Skip to main content
Version: Next(1.7.0)

Installation Hive lineage

This paper mainly introduces the 'Hive' engine blood collection scheme in 'Linkis'.

1. Introduction

Hive provides a built-in lineage hook called LineageLogger, which is used to capture and record lineage information generated during query execution.
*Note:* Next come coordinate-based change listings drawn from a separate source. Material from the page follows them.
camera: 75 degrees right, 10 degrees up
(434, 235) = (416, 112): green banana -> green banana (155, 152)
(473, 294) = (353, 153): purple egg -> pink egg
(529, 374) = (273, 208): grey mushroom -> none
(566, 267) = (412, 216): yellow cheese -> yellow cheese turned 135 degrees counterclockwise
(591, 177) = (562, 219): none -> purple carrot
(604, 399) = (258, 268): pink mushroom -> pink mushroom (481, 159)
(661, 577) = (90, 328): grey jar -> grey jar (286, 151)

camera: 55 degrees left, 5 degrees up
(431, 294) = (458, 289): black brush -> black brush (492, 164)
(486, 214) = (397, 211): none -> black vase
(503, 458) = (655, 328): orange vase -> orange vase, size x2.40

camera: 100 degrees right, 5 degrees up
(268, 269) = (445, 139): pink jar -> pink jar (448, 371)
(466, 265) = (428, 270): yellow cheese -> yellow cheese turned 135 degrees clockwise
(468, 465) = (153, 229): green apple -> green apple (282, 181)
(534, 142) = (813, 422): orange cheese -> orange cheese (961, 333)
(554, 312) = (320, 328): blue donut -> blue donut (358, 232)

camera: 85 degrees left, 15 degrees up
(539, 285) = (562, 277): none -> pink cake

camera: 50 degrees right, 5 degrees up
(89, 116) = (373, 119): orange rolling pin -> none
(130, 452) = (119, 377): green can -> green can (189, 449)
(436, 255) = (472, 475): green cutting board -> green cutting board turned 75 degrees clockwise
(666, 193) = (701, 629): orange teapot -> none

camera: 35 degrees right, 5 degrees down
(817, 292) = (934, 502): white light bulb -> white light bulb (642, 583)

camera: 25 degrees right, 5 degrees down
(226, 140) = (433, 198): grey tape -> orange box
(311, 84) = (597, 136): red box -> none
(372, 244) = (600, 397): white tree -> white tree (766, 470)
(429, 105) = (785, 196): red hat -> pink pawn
By using the LineageLogger hook, you can capture and log the input and output tables, as well as column-level lineage relationships for queries.

2. The Hive lineage collected into the log

2.1 Modify hive-site.xml

vim $HIVE_HOME/conf/hive-site.xml

Add the following configuration
<property>
<name>hive.exec.post.hooks</name>
<value>org.apache.hadoop.hive.ql.hooks.LineageLogger</value>
</property>

2.2 Modify hive-log4j2.properties

vim $HIVE_HOME/conf/hive-log4j2.properties

Add the following configuration
log4j.logger.org.apache.hadoop.hive.ql.hooks.LineageLogger=INFO

2.3 Submit task

sh ./bin/linkis-cli -engineType hive-3.1.3 \
-codeType hql -code \
"CREATE TABLE input_table (
column1 INT,
column2 STRING
);
CREATE TABLE output_table (
column3 INT,
column4 STRING
);
INSERT INTO TABLE output_table
SELECT column1, column2
FROM input_table;" \
-submitUser hadoop -proxyUser hadoop

2.4 View logs

cat /appcom/tmp/hadoop/20230922/hive/946375fe-f189-487c-b3a7-f9fa821edace/logs/stdout 

The output is as follows: hive-lineage-log

Details are as follows:

{
"version":"1.0",
"user":"hadoop",
"timestamp":1695354104,
"duration":15318,
"jobIds":[
"job_1691375506204_0488"
],
"engine":"mr",
"database":"default",
"hash":"dbb11fce57f10dccb6ef724f66af611c",
"queryText":"INSERT INTO TABLE output_table\nSELECT column1, column2\nFROM input_table",
"edges":[
{
"sources":[
2
],
"targets":[
0
],
"edgeType":"PROJECTION"
},
{
"sources":[
3
],
"targets":[
1
],
"edgeType":"PROJECTION"
},
{
"sources":[
2
],
"targets":[
0
],
"expression":"compute_stats(default.input_table.column1, 'hll')",
"edgeType":"PROJECTION"
},
{
"sources":[
3
],
"targets":[
1
],
"expression":"compute_stats(default.input_table.column2, 'hll')",
"edgeType":"PROJECTION"
}
],
"vertices":[
{
"id":0,
"vertexType":"COLUMN",
"vertexId":"default.output_table.column3"
},
{
"id":1,
"vertexType":"COLUMN",
"vertexId":"default.output_table.column4"
},
{
"id":2,
"vertexType":"COLUMN",
"vertexId":"default.input_table.column1"
},
{
"id":3,
"vertexType":"COLUMN",
"vertexId":"default.input_table.column2"
}
]
}